Here, the State filed a notice of direct appeal from the trial court's order. Hill argues that the trial court should have dismissed the State's notice of appeal because the dismissal of only a portion of an indictment is an interlocutory order from which no direct appeal lies. In support of his argument, Hill cites State v. Outen, 289 Ga. 579, 714 S.E.2d 581 (2011), which provides that a trial court's order dismissing fewer than all counts of an indictment is not a final order; thus, a certificate of immediate review was required for an appeal pursuant to the version of OCGA § 5–7–2(a) then in effect. Id. at 581, 714 S.E.2d 581. The State counters that Outen effectively has been overruled by a 2012 amendment to OCGA § 5–7–2(b)(2). That amendment provides that the State need not obtain a certificate of immediate review to appeal an order described in OCGA § 5–7–1(a)(1), which includes orders “setting aside or dismissing any indictment ... or any count thereof.” (Emphasis supplied.) The trial court agreed with the State and refused to dismiss the State's notice of appeal.
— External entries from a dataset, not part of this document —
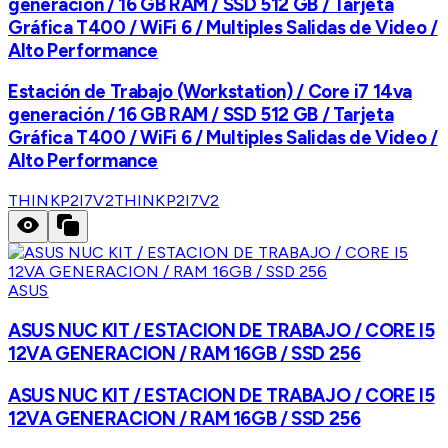
generación / 16 GB RAM / SSD 512 GB / Tarjeta
Gráfica T400 / WiFi 6 / Multiples Salidas de Video /
Alto Performance
Estación de Trabajo (Workstation) / Core i7 14va
generación / 16 GB RAM / SSD 512 GB / Tarjeta
Gráfica T400 / WiFi 6 / Multiples Salidas de Video /
Alto Performance
THINKP2I7V2
THINKP2I7V2
ASUS
ASUS NUC KIT / ESTACION DE TRABAJO / CORE I5
12VA GENERACION / RAM 16GB / SSD 256
ASUS NUC KIT / ESTACION DE TRABAJO / CORE I5
12VA GENERACION / RAM 16GB / SSD 256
Hill filed an application for interlocutory appeal from the denial of his motion to dismiss the State's notice of appeal in the trial court. We denied that application.
Hill allegedly committed the crimes at issue between January 1, 2007, and June 30, 2011; he was indicted on January 18, 2012. The amendment to OCGA § 5–7–2 became effective July 1, 2012. Therefore, the determinative jurisdictional question is whether the amendment applies retroactively.
It is well settled that
[a] statutory amendment may be applied retroactively if the changes do not affect constitutional or substantive rights and if the legislature did not express a contrary intention. Substantive law is that law which creates rights, duties, and obligations.... Procedural law is that law which prescribes the methods of enforcement of rights, duties, and obligations.
(Punctuation and footnotes omitted.) Williams v. State, 297 Ga.App. 626, 627, 677 S.E.2d 773 (2009).
Here, the amended OCGA § 5–7–2 does not, on its face, address whether its procedural aspects are to apply retroactively. “[I]n attempting to ascertain legislative intent of a doubtful statute, a court may look to the caption of the act and its legislative history.” (Citation omitted.) Fulton County v. Colon, 316 Ga.App. 883, 887(2), 730 S.E.2d 599 (2012). Further, it is well settled that the cardinal rule of statutory construction is to discern the intent of the legislature, and if the legislative intent is clear and expressed unambiguously, no interpretation is needed prior to a court executing its duty to enforce the statute. Daugherty v. Norville Indus., Inc., 174 Ga.App. 89, 90, 329 S.E.2d 202 (1985).
Here, the legislature plainly and unambiguously expressed its intent in the relevant legislative history, which provides in pertinent part, “this Act shall become effective on July 1, 2012, and shall apply to offenses which occur on or after that date. Any offense occurring before July 1, 2012, shall be governed by the statute in effect at the time of such offense.” (Emphasis supplied.) Ga. L. 2012, p. 899, § 9–1(a). See also id. at §§ 1–1, 1–2.
“Where a statute governs only court procedure ... it is to be given retroactive effect absent an expressed contrary intention.” (Footnote omitted; emphasis supplied.) Williams, supra. Here, the legislature expressed such a contrary intention as to the effective date of the statute as a whole. Thus, the version of OCGA § 5–7–2 in effect at the time the offenses were committed applies. “The State having failed to obtain a certificate of immediate review pursuant to OCGA § 5–7–2, the attempted appeal is nugatory and does not activate the appellate jurisdiction of this Court.” (Citation and punctuation omitted.) State v. Ware, 282 Ga. 676, 678, 653 S.E.2d 21 (2007).
Appeal dismissed.
BARNES, P.J., and MILLER, J., concur.